Sunday, May 31, 2009

Elections and Physics

There is a principle called the Heisenberg’s uncertainty principle. It goes like this “The product of the uncertainties involved in predicting the exact location and velocity of any particle is greater than a constant”. In the arena of Physics, this law has relevance only for sub atomic particles, but the law lends itself to several interpretations and variations.

Stated in English, the law can be taken to mean “Any measuring device that is used to measure any parameter sufficiently distorts that parameter during the process of measurement so as to not make the measurement completely accurate”.

Let me explain the above interpretation with an example (stolen from the stable of my physics professor). Assume that in a particular school, there is a particular noisy corridor occupied by boisterous students. The principal of the school decides to pay a surprise visit to this corridor to find out who the miscreants are and to what extent these students were making noise. Unfortunately for the principal, one particular student notices him walking down the corridor and promptly sounds the warning as a result of which the entire corridor becomes quiet. This is an ideal illustration of an extreme case of the presence of a measuring device altering the measuring parameter sufficiently so as to defeat the entire purpose of the experiment.

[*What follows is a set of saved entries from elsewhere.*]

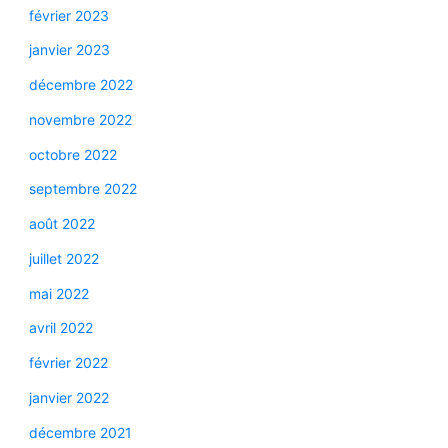
février 2023
janvier 2023
décembre 2022
novembre 2022
octobre 2022
septembre 2022
août 2022
juillet 2022
mai 2022
avril 2022
février 2022
janvier 2022
décembre 2021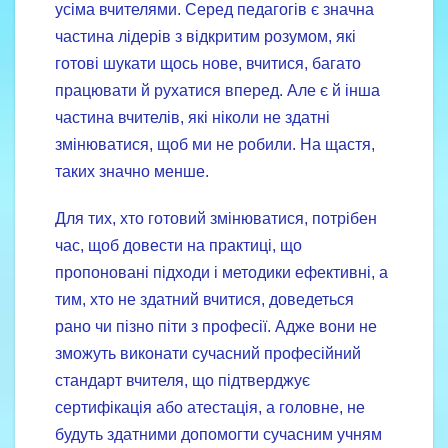
усіма вчителями. Серед педагогів є значна
частина лідерів з відкритим розумом, які
готові шукати щось нове, вчитися, багато
працювати й рухатися вперед. Але є й інша
частина вчителів, які ніколи не здатні
змінюватися, щоб ми не робили. На щастя,
таких значно менше.
Для тих, хто готовий змінюватися, потрібен
час, щоб довести на практиці, що
пропоновані підходи і методики ефективні, а
тим, хто не здатний вчитися, доведеться
рано чи пізно піти з професії. Адже вони не
зможуть виконати сучасний професійний
стандарт вчителя, що підтверджує
сертифікація або атестація, а головне, не
будуть здатними допомогти сучасним учням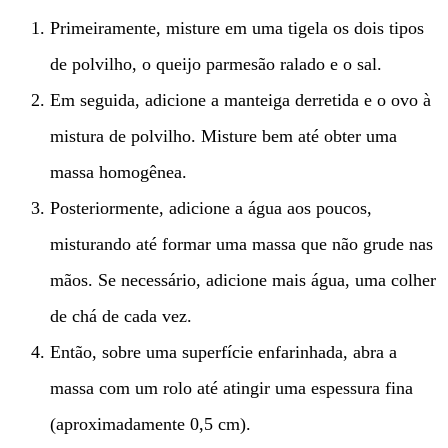
Primeiramente, misture em uma tigela os dois tipos
de polvilho, o queijo parmesão ralado e o sal.
Em seguida, adicione a manteiga derretida e o ovo à
mistura de polvilho. Misture bem até obter uma
massa homogênea.
Posteriormente, adicione a água aos poucos,
misturando até formar uma massa que não grude nas
mãos. Se necessário, adicione mais água, uma colher
de chá de cada vez.
Então, sobre uma superfície enfarinhada, abra a
massa com um rolo até atingir uma espessura fina
(aproximadamente 0,5 cm).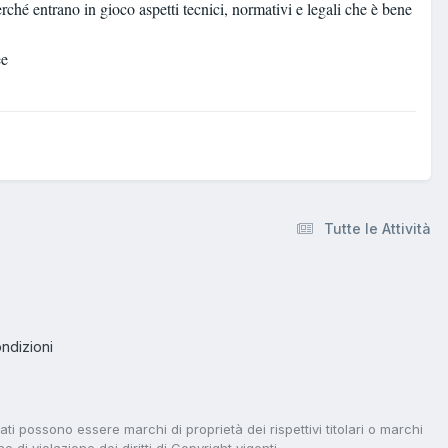
rché entrano in gioco aspetti tecnici, normativi e legali che è bene
ee
Tutte le Attività
ndizioni
tati possono essere marchi di proprietà dei rispettivi titolari o marchi
di violazione dei diritti di Copyright vigenti.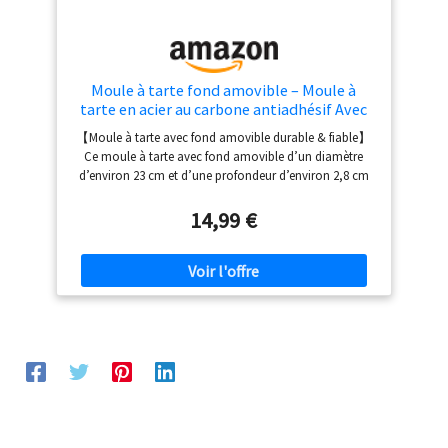
Moule à tarte fond amovible – Moule à
tarte en acier au carbone antiadhésif Avec
un design à bords ondulés, pour la
【Moule à tarte avec fond amovible durable & fiable】
confection de tartes, tartelettes aux œufs,
Ce moule à tarte avec fond amovible d’un diamètre
quiches, brownies et tartes aux fruits
d’environ 23 cm et d’une profondeur d’environ 2,8 cm
est fabriqué en acier au carbone de haute qualité,
offrant une excellente stabilité, une bonne conductivité
14,99 €
thermique et une longue durabilité. Idéal pour cuire des
tartes sucrées, quiches et gâteaux maison, il convient
aussi bien comme plat à tarte, moule quiche, moule
tartelette et moules à pâtisserie pour un usage
quotidien ou festif. 【Fond amovible pour un
démoulage simple & propre】 Grâce à sa base
amovible, ce moule a tarte fond amovible permet de
retirer facilement vos préparations sans casser la pâte ni
abîmer la structure. Les tartes, quiches et desserts
gardent une belle forme, ce qui facilite la découpe, la
présentation et le service. Un véritable atout pour la
cuisine familiale comme pour les passionnés de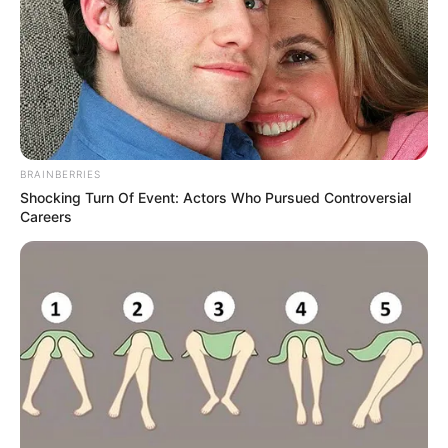
BRAINBERRIES
Shocking Turn Of Event: Actors Who Pursued Controversial
Careers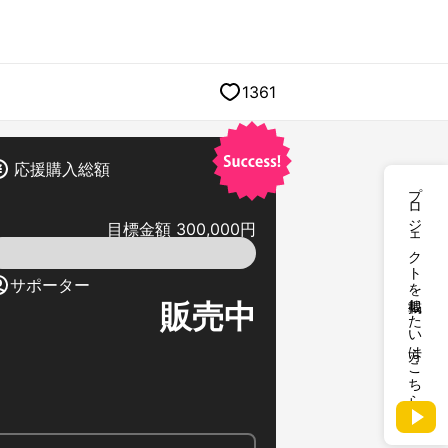
1361
応援購入総額
プロジェクトを掲載したい方はこちら
目標金額 300,000円
サポーター
販売中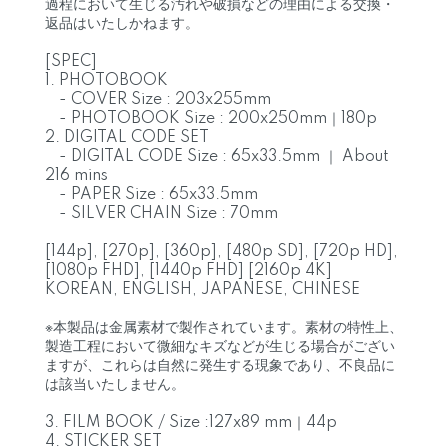
過程において生じる汚れや破損などの理由による交換・
返品はいたしかねます。
[SPEC]
1. PHOTOBOOK
- COVER Size : 203x255mm
- PHOTOBOOK Size : 200x250mm｜180p
2. DIGITAL CODE SET
- DIGITAL CODE Size : 65x33.5mm ｜ About
216 mins
- PAPER Size : 65x33.5mm
- SILVER CHAIN Size : 70mm
[144p], [270p], [360p], [480p SD], [720p HD],
[1080p FHD], [1440p FHD] [2160p 4K]
KOREAN, ENGLISH, JAPANESE, CHINESE
※本製品は金属素材で製作されています。素材の特性上、
製造工程において微細なキズなどが生じる場合がござい
ますが、これらは自然に発生する現象であり、不良品に
は該当いたしません。
3. FILM BOOK / Size :127x89 mm｜44p
4. STICKER SET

Taking the above illustration as a proxy for the Heisenberg principle let me build this theory further and incorporate certain corollaries. To make this process scientific, let us define certain terms; the teacher becomes the “measurer”, the teacher’s walk becomes “measuring process”, the teacher’s cane is the “feedback”, the guy who watches the teacher is the “signal”, the noisy classroom is the “object of observation”, and the entire exercise is the “experiment”.

Corollaries
1. When the experiment is conducted in a finite interval of time, i.e. it is not a continuous function of time (the teacher does not continuously walk up and down the corridor), the single observation made by the measurer often becomes the proxy for the performance of object of observation over a period of time.
2. If the principal walks the corridor once every ‘T’ units of time, it eliminates the necessity for the signal and the object of observation has that much more freedom to misbehave and not get noticed.
3. This implication is perhaps the most important implication in the context of the forthcoming example. Over a period of time “Effectiveness” of the object of observation gets determined solely by its performance in the experiment so much so that the only thing the object of observation does during the entire period is to create scenarios for better performance during the next experiment.

Replace “measurer” with “people”, “measuring process” with “Elections”, “object under observation” with “government” and the “experiment” with “the great democratic way of functioning” and you have uncovered what can be termed as the “Electoral Fallacy”.